• WHAT IS BEING ASKED: Repeat the records word for word, starting at the very beginning and ending with the line that contains "no es casualidad, sino", with both ends included.

• DATA LISTING:

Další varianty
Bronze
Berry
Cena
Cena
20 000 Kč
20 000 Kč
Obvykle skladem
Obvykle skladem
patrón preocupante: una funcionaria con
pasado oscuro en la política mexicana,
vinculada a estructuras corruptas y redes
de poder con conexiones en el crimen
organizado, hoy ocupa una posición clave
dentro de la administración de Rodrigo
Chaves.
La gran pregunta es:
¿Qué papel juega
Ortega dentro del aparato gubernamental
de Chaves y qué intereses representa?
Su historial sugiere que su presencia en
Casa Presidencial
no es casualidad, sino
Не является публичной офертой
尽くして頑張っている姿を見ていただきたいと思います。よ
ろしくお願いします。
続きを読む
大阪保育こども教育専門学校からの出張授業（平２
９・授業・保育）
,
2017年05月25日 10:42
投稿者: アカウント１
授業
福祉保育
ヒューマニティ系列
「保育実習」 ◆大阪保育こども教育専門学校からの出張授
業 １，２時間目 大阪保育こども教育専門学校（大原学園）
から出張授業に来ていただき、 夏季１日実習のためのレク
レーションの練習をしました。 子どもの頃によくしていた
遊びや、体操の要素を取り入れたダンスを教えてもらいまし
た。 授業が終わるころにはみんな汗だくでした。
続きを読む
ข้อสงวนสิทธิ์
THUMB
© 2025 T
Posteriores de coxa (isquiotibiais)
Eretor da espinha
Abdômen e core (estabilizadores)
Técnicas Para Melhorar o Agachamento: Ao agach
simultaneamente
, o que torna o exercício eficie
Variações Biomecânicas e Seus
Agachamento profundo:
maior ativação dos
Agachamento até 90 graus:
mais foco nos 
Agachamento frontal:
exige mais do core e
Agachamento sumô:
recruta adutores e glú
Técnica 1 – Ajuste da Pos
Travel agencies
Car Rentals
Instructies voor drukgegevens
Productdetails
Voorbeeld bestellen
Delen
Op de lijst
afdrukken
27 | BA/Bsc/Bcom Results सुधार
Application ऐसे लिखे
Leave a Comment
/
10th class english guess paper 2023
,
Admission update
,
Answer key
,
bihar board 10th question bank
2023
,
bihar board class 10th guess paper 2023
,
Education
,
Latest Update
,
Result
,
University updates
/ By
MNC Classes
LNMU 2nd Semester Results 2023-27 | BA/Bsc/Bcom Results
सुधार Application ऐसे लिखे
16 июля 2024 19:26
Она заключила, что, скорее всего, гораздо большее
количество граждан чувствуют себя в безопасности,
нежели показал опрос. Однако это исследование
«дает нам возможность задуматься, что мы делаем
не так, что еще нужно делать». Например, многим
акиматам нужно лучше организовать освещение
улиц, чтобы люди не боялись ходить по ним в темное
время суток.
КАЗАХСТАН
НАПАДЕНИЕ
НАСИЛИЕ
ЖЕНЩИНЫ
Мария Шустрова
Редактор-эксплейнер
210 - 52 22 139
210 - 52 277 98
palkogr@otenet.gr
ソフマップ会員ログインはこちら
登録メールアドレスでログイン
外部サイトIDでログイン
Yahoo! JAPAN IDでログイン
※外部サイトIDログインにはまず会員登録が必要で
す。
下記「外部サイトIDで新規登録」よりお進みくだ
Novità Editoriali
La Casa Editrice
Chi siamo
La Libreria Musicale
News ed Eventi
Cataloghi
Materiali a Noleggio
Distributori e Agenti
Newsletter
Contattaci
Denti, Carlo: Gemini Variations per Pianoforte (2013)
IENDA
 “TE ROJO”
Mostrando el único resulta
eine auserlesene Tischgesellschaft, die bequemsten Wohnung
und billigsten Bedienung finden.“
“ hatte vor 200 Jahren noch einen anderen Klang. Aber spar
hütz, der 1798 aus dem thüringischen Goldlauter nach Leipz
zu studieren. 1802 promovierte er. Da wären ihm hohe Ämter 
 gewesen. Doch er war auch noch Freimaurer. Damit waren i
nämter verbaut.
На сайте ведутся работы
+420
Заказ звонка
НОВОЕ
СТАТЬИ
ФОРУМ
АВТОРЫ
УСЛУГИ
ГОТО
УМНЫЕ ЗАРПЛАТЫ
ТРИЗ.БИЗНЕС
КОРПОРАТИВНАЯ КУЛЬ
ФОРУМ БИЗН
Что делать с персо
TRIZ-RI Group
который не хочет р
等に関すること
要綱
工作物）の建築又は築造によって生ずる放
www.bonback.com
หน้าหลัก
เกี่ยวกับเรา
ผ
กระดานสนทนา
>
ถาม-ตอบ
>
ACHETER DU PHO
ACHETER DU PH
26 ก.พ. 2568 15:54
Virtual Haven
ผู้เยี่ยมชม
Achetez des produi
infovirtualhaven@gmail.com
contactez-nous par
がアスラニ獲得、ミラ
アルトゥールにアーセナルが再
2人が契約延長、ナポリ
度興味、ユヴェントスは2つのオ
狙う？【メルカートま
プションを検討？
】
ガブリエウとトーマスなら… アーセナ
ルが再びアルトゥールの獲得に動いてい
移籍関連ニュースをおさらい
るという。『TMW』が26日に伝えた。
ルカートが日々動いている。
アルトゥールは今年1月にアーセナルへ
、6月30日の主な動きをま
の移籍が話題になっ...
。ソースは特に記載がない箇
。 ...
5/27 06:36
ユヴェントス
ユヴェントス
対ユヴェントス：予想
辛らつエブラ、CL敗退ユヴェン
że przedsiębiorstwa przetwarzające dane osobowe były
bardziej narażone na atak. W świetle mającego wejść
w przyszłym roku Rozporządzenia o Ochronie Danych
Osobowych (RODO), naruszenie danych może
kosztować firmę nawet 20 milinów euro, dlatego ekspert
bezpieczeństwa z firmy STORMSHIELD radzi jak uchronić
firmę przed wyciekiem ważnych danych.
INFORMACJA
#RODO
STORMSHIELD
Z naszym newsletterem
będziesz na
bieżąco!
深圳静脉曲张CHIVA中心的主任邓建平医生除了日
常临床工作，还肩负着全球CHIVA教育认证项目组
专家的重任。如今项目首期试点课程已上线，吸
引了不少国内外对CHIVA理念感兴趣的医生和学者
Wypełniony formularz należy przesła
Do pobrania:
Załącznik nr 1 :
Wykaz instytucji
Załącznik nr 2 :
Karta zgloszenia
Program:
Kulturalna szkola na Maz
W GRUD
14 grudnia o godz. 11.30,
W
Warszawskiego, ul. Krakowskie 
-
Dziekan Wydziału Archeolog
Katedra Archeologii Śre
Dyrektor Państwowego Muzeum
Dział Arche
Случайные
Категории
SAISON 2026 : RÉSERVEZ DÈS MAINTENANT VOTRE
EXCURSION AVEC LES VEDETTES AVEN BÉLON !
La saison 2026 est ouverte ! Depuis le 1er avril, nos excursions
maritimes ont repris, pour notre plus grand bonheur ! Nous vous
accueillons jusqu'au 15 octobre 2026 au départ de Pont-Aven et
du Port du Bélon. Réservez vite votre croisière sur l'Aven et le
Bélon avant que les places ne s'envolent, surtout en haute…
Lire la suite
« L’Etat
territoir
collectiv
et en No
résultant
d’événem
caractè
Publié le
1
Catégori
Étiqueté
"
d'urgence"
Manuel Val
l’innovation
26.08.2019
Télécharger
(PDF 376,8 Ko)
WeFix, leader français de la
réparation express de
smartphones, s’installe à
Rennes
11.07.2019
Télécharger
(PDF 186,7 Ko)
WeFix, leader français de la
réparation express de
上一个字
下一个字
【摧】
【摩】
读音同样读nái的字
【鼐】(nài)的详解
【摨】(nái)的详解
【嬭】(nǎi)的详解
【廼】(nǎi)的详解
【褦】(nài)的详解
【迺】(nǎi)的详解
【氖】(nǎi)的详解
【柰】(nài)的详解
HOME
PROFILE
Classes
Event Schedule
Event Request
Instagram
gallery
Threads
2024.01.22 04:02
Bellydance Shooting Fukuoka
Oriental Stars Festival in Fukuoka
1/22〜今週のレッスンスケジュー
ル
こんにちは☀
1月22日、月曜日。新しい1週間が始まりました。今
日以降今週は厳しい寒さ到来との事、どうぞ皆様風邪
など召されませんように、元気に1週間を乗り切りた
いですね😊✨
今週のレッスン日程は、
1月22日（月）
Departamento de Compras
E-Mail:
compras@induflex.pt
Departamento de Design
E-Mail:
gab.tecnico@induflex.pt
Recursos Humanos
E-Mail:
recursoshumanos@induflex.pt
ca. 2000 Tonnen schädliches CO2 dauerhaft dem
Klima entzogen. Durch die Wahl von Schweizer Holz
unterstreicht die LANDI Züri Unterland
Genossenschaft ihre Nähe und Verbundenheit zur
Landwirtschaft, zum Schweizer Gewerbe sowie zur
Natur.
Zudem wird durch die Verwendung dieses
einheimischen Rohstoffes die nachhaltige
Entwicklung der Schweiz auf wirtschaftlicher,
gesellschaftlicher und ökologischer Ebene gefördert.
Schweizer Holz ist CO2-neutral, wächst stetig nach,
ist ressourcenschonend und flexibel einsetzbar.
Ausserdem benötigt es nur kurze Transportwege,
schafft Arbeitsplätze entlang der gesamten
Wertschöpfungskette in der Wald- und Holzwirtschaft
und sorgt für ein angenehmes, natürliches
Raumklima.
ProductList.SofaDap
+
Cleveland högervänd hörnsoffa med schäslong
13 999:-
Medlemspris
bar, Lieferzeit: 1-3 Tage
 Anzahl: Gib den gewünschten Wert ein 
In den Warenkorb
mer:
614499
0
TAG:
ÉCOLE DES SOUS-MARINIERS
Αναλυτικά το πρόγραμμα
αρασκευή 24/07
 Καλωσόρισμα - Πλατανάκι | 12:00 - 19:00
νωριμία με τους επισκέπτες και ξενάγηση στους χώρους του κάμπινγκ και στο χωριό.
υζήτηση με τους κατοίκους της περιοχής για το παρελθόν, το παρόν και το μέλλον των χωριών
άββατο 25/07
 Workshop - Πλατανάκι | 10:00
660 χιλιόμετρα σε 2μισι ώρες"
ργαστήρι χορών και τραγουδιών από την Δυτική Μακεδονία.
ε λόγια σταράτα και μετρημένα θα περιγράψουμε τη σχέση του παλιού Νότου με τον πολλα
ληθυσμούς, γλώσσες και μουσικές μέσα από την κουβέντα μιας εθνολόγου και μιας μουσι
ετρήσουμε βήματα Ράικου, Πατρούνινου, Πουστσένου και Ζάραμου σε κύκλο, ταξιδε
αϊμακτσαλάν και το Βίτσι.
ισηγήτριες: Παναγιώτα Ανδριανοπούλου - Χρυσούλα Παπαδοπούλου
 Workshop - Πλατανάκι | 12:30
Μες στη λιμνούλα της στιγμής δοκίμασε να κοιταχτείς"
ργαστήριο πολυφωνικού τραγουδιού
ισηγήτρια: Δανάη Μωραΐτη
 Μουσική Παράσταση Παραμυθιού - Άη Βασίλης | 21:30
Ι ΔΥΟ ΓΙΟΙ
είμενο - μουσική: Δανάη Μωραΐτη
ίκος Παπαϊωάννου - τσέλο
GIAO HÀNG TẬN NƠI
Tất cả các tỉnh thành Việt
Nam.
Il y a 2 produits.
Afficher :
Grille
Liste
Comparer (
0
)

• RESULT FOR THIS EXERCISE:

Další varianty
Bronze
Berry
Cena
Cena
20 000 Kč
20 000 Kč
Obvykle skladem
Obvykle skladem
patrón preocupante: una funcionaria con
pasado oscuro en la política mexicana,
vinculada a estructuras corruptas y redes
de poder con conexiones en el crimen
organizado, hoy ocupa una posición clave
dentro de la administración de Rodrigo
Chaves.
La gran pregunta es:
¿Qué papel juega
Ortega dentro del aparato gubernamental
de Chaves y qué intereses representa?
Su historial sugiere que su presencia en
Casa Presidencial
no es casualidad, sino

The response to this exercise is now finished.